*WHAT TO DO*:
Return an exact copy of the entries, skipping any picture you find.

*MATERIAL SUPPLIED*:
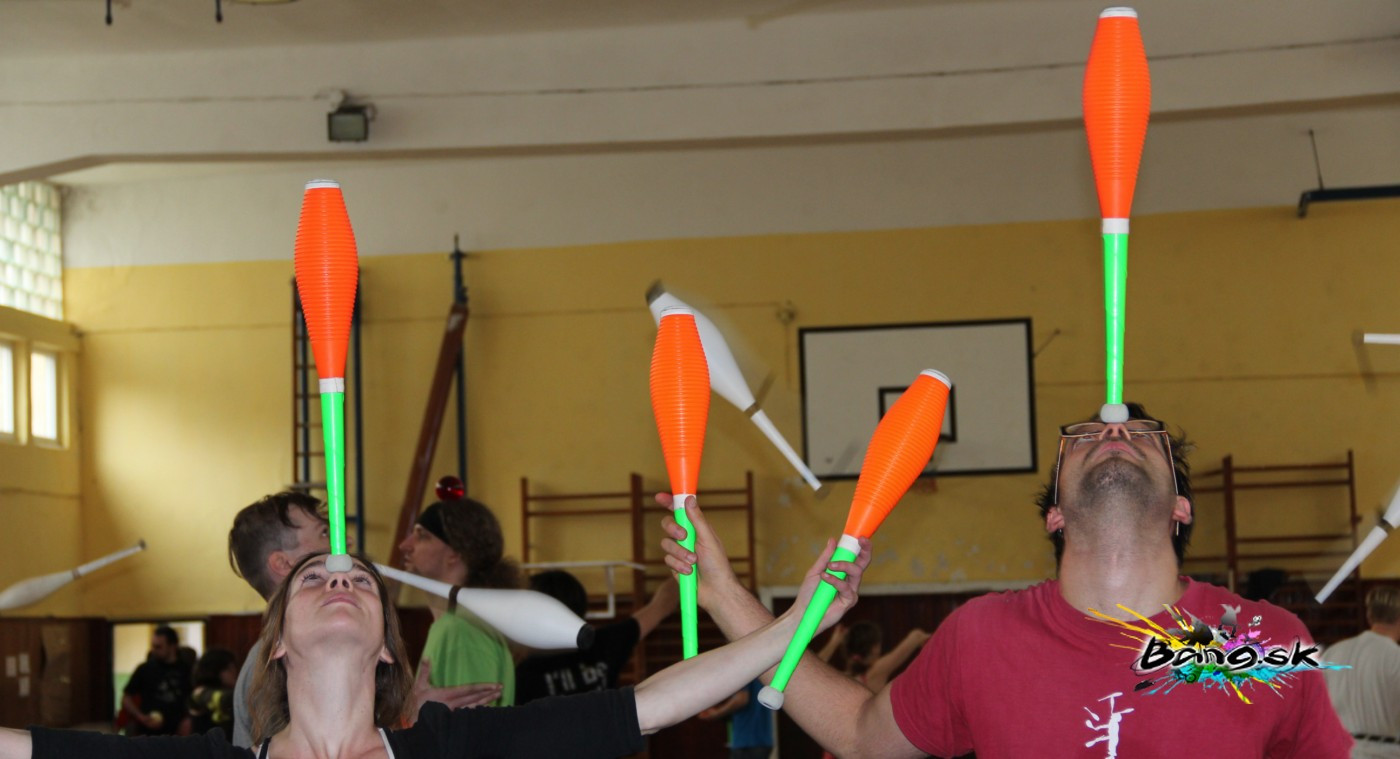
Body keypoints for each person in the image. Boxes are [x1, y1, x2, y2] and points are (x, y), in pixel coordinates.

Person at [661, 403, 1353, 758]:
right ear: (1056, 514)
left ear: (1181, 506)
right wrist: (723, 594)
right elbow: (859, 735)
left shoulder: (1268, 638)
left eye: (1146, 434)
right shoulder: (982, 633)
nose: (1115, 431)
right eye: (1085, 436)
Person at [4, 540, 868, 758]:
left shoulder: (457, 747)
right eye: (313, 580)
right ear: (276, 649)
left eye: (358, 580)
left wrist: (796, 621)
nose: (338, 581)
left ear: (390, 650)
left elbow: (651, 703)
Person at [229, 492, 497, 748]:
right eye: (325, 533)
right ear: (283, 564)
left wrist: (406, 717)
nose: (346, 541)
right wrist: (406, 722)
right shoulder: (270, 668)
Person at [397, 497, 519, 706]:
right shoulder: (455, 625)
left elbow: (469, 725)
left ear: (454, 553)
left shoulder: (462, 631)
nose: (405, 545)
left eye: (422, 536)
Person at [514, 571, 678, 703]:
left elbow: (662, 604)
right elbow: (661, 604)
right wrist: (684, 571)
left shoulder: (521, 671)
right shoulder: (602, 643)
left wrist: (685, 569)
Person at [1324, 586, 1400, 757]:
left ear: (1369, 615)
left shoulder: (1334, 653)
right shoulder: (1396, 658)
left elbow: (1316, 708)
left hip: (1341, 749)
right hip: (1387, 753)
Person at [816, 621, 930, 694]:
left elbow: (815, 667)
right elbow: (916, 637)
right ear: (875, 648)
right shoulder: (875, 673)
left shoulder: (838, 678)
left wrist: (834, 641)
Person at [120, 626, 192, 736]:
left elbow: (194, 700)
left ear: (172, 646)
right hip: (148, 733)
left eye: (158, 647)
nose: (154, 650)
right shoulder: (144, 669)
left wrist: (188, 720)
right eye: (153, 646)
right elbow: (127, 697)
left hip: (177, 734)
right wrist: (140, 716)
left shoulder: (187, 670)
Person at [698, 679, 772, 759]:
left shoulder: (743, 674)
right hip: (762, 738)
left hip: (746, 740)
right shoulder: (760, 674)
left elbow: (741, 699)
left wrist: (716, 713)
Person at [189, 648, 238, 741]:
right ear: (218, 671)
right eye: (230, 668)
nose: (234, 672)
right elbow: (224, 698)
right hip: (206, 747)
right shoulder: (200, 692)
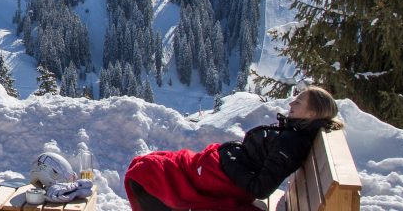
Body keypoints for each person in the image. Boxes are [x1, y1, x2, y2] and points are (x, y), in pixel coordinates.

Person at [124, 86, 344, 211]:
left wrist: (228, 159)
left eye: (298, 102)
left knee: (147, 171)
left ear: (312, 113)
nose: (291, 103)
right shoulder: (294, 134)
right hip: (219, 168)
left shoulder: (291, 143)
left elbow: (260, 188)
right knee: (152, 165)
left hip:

*RESULT FOR THIS EXERCISE*:
Body keypoints for each person in the image. Boxes are [x1, y1, x2, y2] and points are (x, y), in pixel coordinates.

Person at [661, 403, 1353, 758]:
right ear: (1056, 514)
left ear: (1181, 506)
right wrist: (723, 594)
right elbow: (859, 735)
left shoulder: (1268, 638)
left eye: (1146, 434)
right shoulder: (982, 633)
nose: (1115, 431)
right eye: (1085, 436)
Person at [4, 540, 868, 758]:
left shoulder: (457, 747)
right eye: (313, 580)
right ear: (276, 649)
left eye: (358, 580)
left wrist: (796, 621)
nose: (338, 581)
left ear: (390, 650)
left elbow: (651, 703)
Person at [229, 492, 497, 748]:
right eye: (325, 533)
right ear: (283, 564)
left wrist: (406, 717)
nose: (346, 541)
right wrist: (406, 722)
right shoulder: (270, 668)
Person at [397, 497, 519, 706]:
right shoulder: (455, 625)
left elbow: (469, 725)
left ear: (454, 553)
left shoulder: (462, 631)
nose: (405, 545)
left eye: (422, 536)
Person at [514, 571, 678, 703]:
left elbow: (662, 604)
right elbow: (661, 604)
right wrist: (684, 571)
left shoulder: (521, 671)
right shoulder: (602, 643)
left wrist: (685, 569)
Person at [1324, 586, 1400, 757]:
left ear: (1369, 615)
left shoulder: (1334, 653)
right shoulder: (1396, 658)
left elbow: (1316, 708)
left hip: (1341, 749)
right hip: (1387, 753)
Person at [816, 621, 930, 694]:
left elbow: (815, 667)
right elbow: (916, 637)
right ear: (875, 648)
right shoulder: (875, 673)
left shoulder: (838, 678)
left wrist: (834, 641)
Person at [120, 626, 192, 736]:
left elbow: (194, 700)
left ear: (172, 646)
right hip: (148, 733)
left eye: (158, 647)
nose: (154, 650)
right shoulder: (144, 669)
left wrist: (188, 720)
right eye: (153, 646)
right elbow: (127, 697)
left hip: (177, 734)
right wrist: (140, 716)
left shoulder: (187, 670)
Person at [698, 679, 772, 759]:
left shoulder: (743, 674)
right hip: (762, 738)
left hip: (746, 740)
right shoulder: (760, 674)
left elbow: (741, 699)
left wrist: (716, 713)
Person at [189, 648, 238, 741]:
right ear: (218, 671)
right eye: (230, 668)
nose: (234, 672)
right elbow: (224, 698)
right hip: (206, 747)
right shoulder: (200, 692)
Body keypoints for each person in the image. Boxes are [x1, y1, x2, y2] and points are (x, y), in pixel coordinates.

Person at [124, 86, 344, 211]:
left wrist: (228, 159)
left eye: (298, 102)
left knee: (147, 171)
left ear: (312, 113)
nose: (291, 103)
right shoulder: (294, 134)
right hip: (219, 168)
left shoulder: (291, 143)
left elbow: (260, 188)
right knee: (152, 165)
left hip:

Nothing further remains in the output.